Watching Ben Mendelsohn get interviewed on Jimmy Kimmel Live! this past Thursday allowed me the chance to become even more impressed with Mendelsohn as an actor than I already was and I already was pretty impressed with him! Ben Mendelsohn exuded a self-deprecating yet quietly confident charm in his interactions with Kimmel, a sharp contrast to the scummy morally duplicitous characters he usually plays in films and television programs. The whole process of acting is about immersing oneself in a role drastically different from their own everyday persona but one can take for granted just how wide the gulf between a person’s performance and their actual personality can be until you see the guy who helped create the Death Star being a total charmer on late night TV.

Mendelsohn gets to inhabit yet another character whose moral compass is cracked in The Land of Steady Habits, with this particular role being that of Anders Hill (Ben Mendelsohn), a middle-aged guy who, in an attempt to find fulfillment, recently quit his job, divorced his wife and set off for retirement. The story begins a few months into this new quest for self-satisfaction and things are not going great, at all.
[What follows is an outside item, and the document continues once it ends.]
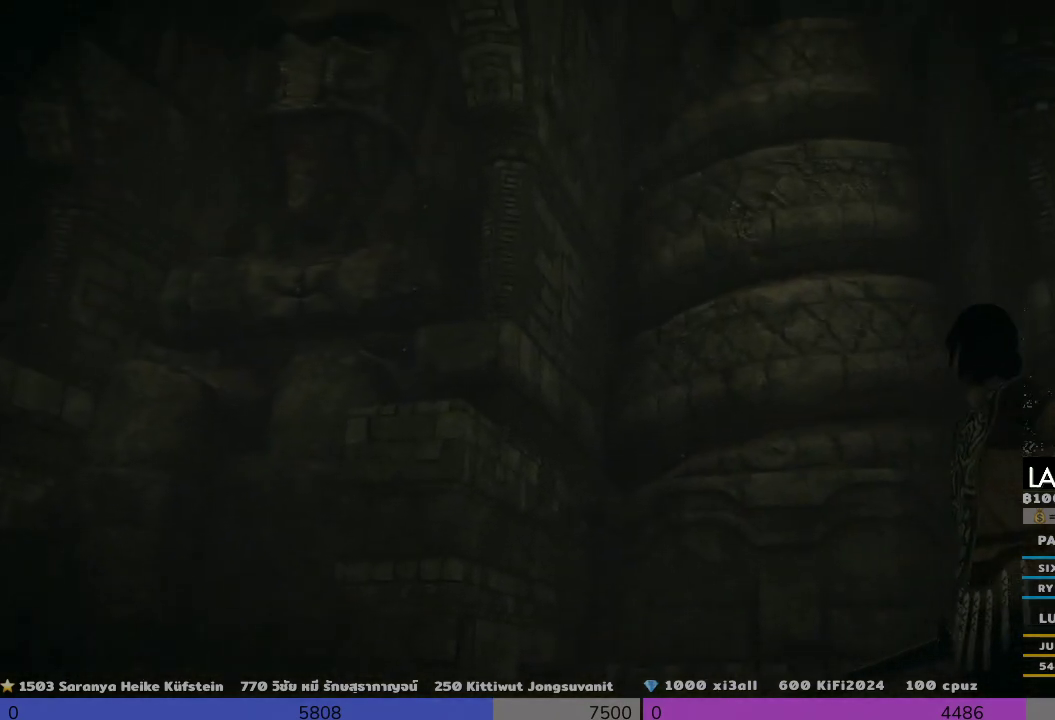
{"buttons": [], "left_stick": "center", "events": []}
Hill is caught between wanting to get back into his old life and actually taking the steps necessary to begin a whole new chapter of his own existence. His 27-year-old son, Preston (Thomas Mann), is facing similar struggles on where to go with his life as he struggles to maintain a job and keep his personal demons in check.

The premise of The Land of Steady Habits, which is written and directed by Nicole Holofcener, maintains a quiet atmosphere while also probing the surprisingly complex nature of its lead characters struggles, particularly the difficulty Anders faces with realizing the ripple effects of his consequences. He runs away from recognizing how his actions would affect others and constantly tries to shift blame off of himself, in essence putting himself into a constant cycle of bad decisionmaking that he’s never able to learn from. Holofcener depicts this troublesome behavior in subtle ways that Mendelsohn excels with as a performer, I especially like how both Holofcener’s writing and Mendelsohn’s acting portray how Anders ties himself into verbal knots to try to avoid taking responsibility for any prior transgressions.
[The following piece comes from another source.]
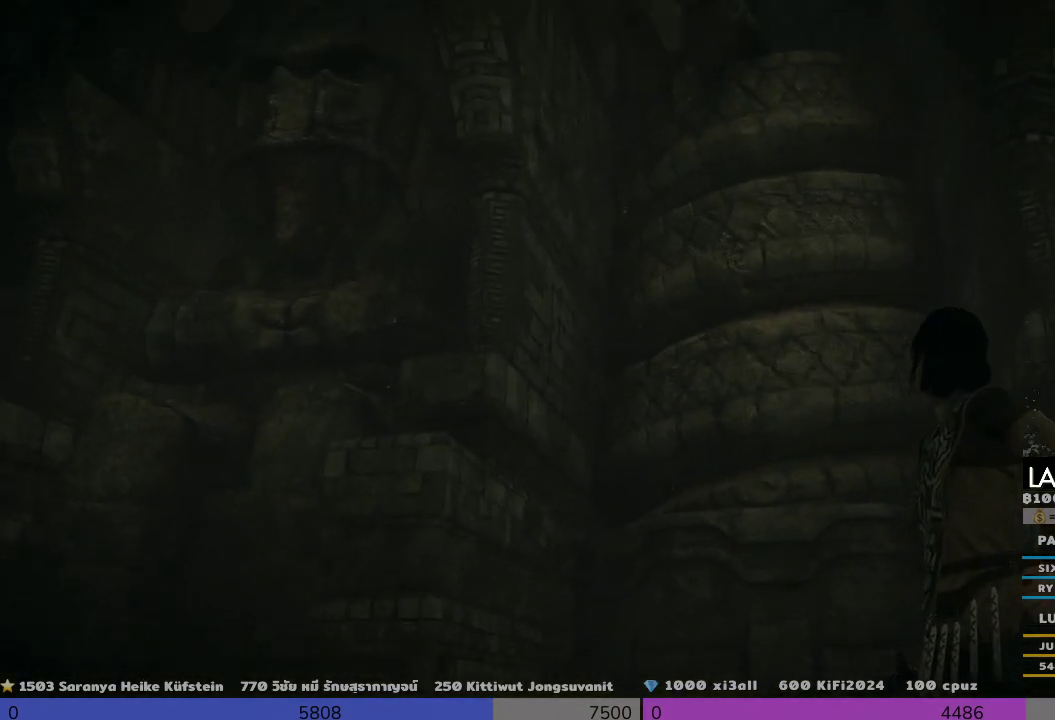
{"buttons": [], "left_stick": "center", "events": []}
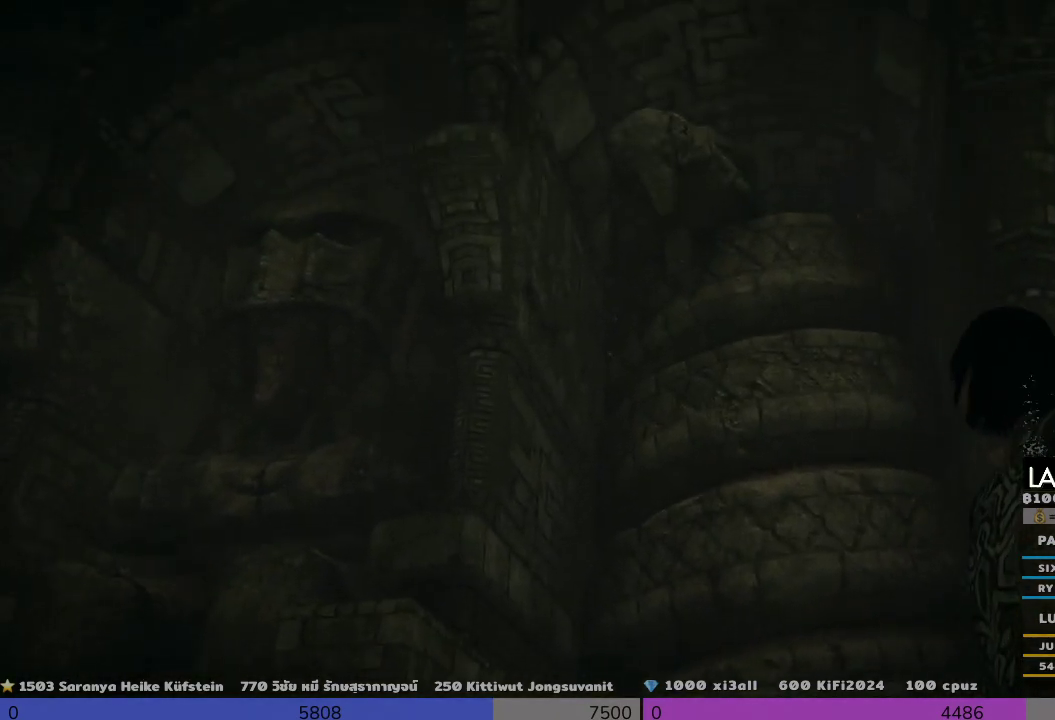
{"buttons": [], "left_stick": "left", "events": [[167, "left_stick", "left"]]}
Perhaps most interestingly in how The Land of Steady Habits depicts Anders as a broken person is in how it depicts the relationship formed between Anders and troubled teenage addict Charlie (Charlie Tahan), with the two of them sharing conversations about life while Charlie evades his parents who want to send him away to rehab. What at first seems like a retread of the relationship between Kevin Spacey and Wes Bentley in American Beauty quietly upends expectations by making it clear that Anders just indulging in Charlie’s company like this, and thus helping Charlie to avoid getting help he desperately needs, isn’t a good thing at all, it’s just another way Anders behaves selfishly at the expense of other people.
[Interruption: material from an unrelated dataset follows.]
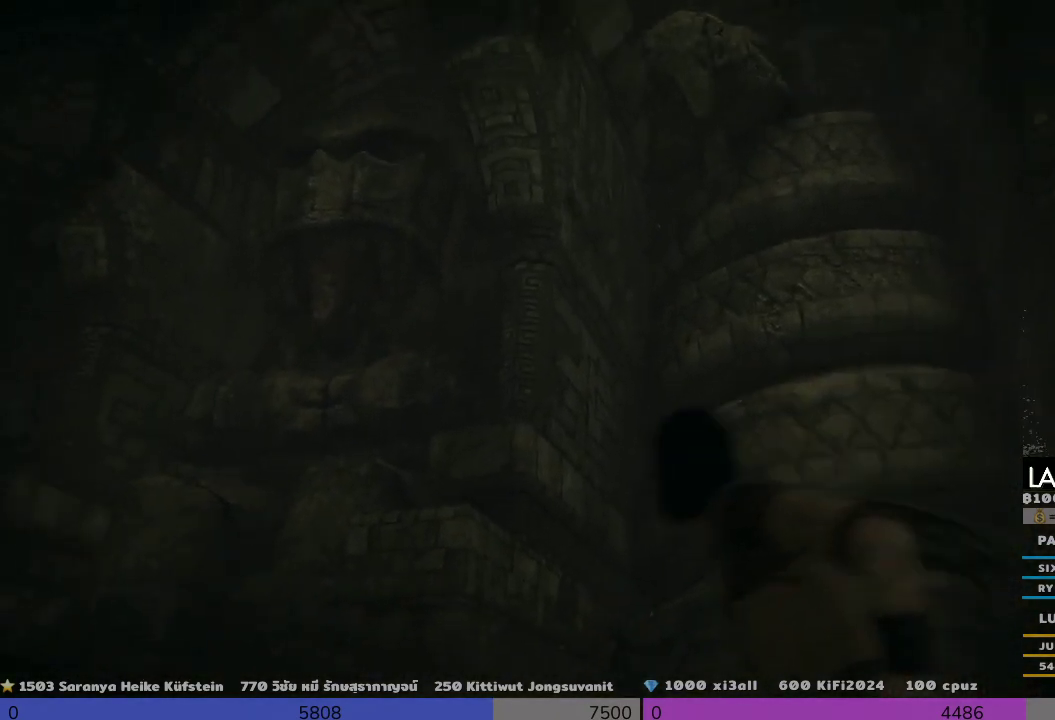
{"buttons": [], "left_stick": "left", "events": []}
The Land of Steady Habits has a nice habit of making the various individuals in Charlie’s life feel like fully-formed people, thus allowing someone like Charlie to actually get to be a fully-realized character too instead of just a device to make a point about how far gone the character of Anders is. Ditto for Preston, whose complex relationship with his father defies easy categorization and feels like it was torn straight out of real life itself. Holofcener has a sharp eye for replicating the complex ways human beings affect one another in her writing and in how she directs her actors, though her visual scheme here sometimes leaves something to be desired. Too many of the conversations in The Land of Steady Habits are rendered in a “medium shot/reverse medium shot” format that far too often isolates the actors from one another, I was desperately wanting these rich performances to share the frame more often so that we could see them explicitly interact more often.

More egregiously, the otherwise pretty good screenplay by Holofcener drops the ball in its last five minutes with a clumsy climax that undermines the perspective of the characters of Charlie’s parents and wraps things up too tidily for characters like Anders and Preston. The best parts of The Land of Steady Habits are all about the messiness of real-life and how one’s actions can have ripple effects for months afterward, so such a clean-cut ending felt like putting a cherry on top of an apple pie, it’s a finishing touch that doesn’t belong. But prior to that at least The Land of Steady Habits does prove to be a compelling drama that, if nothing else, offers up a great lead performance by the quietly versatile Ben Mendelsohn.